We rejoin our brave heroes on the first floor of the only tavern in Schuyler, soaked to their elbows in the blood of their villainous foes, 6 Frenchies who had (until their rapid and brutal demise) cloaked themselves in the disguise of good English Soldiers. Oh, how the good people of that fair green land would tremble to see the honour of their finest young men so besmirched by French interlopers!

But these 6 would sully no more reputations, for they had been gutted horribly in their sleep by our fine adventurers, who now began planning the defeat of the army from whence these vile Frenchmen had come. First they gathered up the soldiers’ swords and coats, dumped the bodies, and set off for the nearby Iroquois village which they had so narrowly saved from a fate worse than death.

The journey took perhaps an hour at a brisk pace, and involved mostly walking along a narrow goat trail heavily encompassed by the silent, dripping forest. Constantly troubled by a feeling of being watched, our heroes nonetheless maintained their bold poise, and emerged after an  hour and a bit into a large clearing in the forest. The North end of the clearing was topped by a low hill, beyond which lay the waters of the lake in which the French army lay hidden. Between them and that hill lay the Iroquois village, consisting of rough tents pitched around a long, low building made of solid logs and thatch. Between the characters and the tent stood some hundred or so Indians, a huge crowd composed of every brave the village had, silently waiting for them.

The characters emerged with their agreed spokesman, the inconstant sybarite Lord Merton, to their fore. In his left hand he carried the coat of a slaughtered soldier, while in his right he brandished the coup belt earlier given to the group as a gift by Iroquois tribesmen. Seeing him the braves began whooping and yelling, brandishing axes and knives; but seeing the coup belt and his respectful greeting, they parted sufficiently to open a narrow pathway through the crowd. At the end of this pathway stood their warchief, a tall and proud brave wearing a coup belt that carried the emblems of many dead.

Troubled but firm in their resolve to aid the Crown, our heroes marched forward into the breach. As they passed amongst the savage throng, many an Indian warrior would step forward, thrusting out his breast and yelling his challenge; but a mere eyeballing of the brute, and a strong back, were enough to forestall further threat. So doing, the characters emerged at the far side of the crowd, standing now face to face with the warchief, his entire clan arrayed about them in native splendour.

Lord Merton had noticed a particular slimy, sly looking Indian, much unloved by his fellows, following their passage attentively through the crowd. Was this perhaps the spy who had aimed to aid the French? But how could one so lowly in the regard of his tribe convince them all to drink alcohol and light fires? Surely he was not the one… but now Lord Merton watched wide-eyed as this inconsequential chap emerged cautiously from the crowd and walked over to his warchief to whisper in his ear. After a moment the weedy fellow turned and returned to the crowd, soon disappearing from sight. Fearing the worst, Merton cast his spell of hindsight to try and identify this spy’s earlier movements and discovered that, sure enough, this was the Indian who had followed them here, giving them such chills in the dark of the forest…

Lord Merton greeted the warchief respectfully, reminding him of the antecedent bravery which the coup belt represented, and of the strong relations between their nations until this juncture. He gave brief warning of the war to come, and begged leave to ask the assistance of the tribe. The warchief merely grunted, and gesturing to some of his fellows, turned away. These other braves ran to the large wooden hall and disappeared inside, and a hush fell over the crowd.
════════════════════
Given exercise 1:
Rewrite the part of the story between "But these 6" and "worse than death.", inclusive, putting "muskets" in place of "swords".
════════════════════
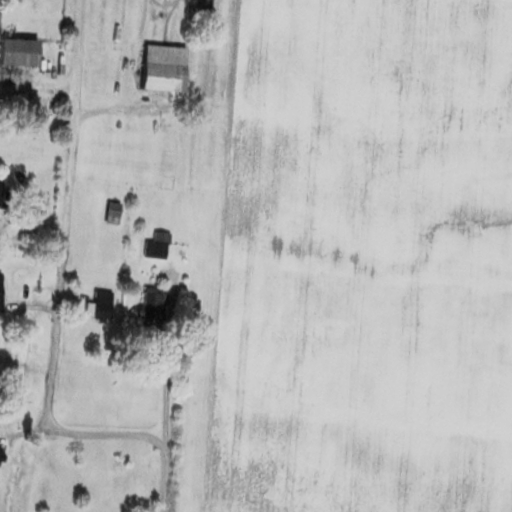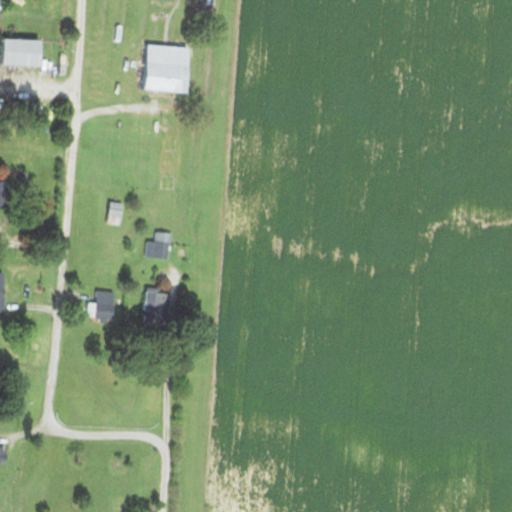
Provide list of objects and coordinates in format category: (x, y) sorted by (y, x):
building: (16, 50)
building: (160, 66)
road: (35, 86)
road: (116, 107)
building: (109, 211)
building: (154, 244)
road: (61, 269)
building: (99, 304)
building: (151, 307)
road: (164, 387)
building: (0, 460)
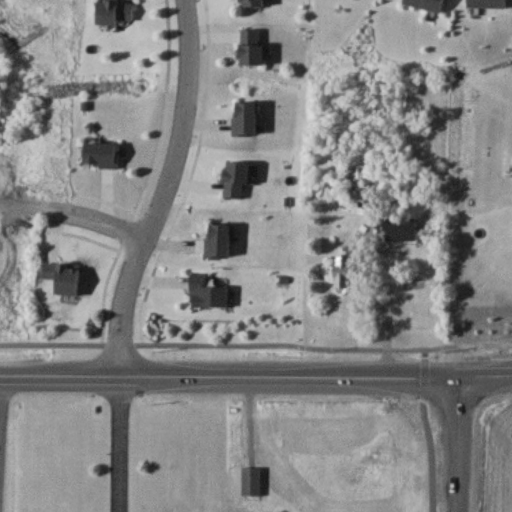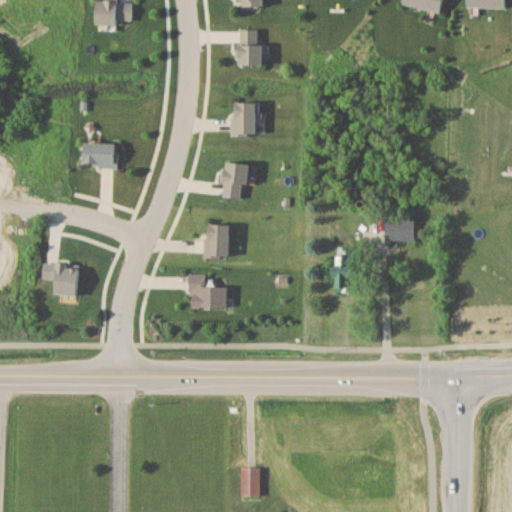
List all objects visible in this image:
building: (251, 2)
building: (55, 11)
building: (115, 11)
building: (251, 46)
building: (245, 118)
building: (101, 153)
building: (236, 180)
road: (165, 190)
road: (98, 222)
building: (400, 228)
building: (218, 240)
building: (345, 270)
building: (63, 276)
building: (206, 292)
road: (386, 307)
road: (256, 346)
road: (485, 374)
road: (229, 375)
road: (0, 423)
road: (427, 429)
road: (457, 443)
road: (116, 444)
building: (250, 481)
════════════════════
Given exercise 2:
Gather every line of the listing that contains the word "objects".

Expected answer 1:
But these 6 would sully no more reputations, for they had been gutted horribly in their sleep by our fine adventurers, who now began planning the defeat of the army from whence these vile Frenchmen had come. First they gathered up the soldiers’ muskets and coats, dumped the bodies, and set off for the nearby Iroquois village which they had so narrowly saved from a fate worse than death.

Expected answer 2:
Provide list of objects and coordinates in format category: (x, y) sorted by (y, x):
List all objects visible in this image:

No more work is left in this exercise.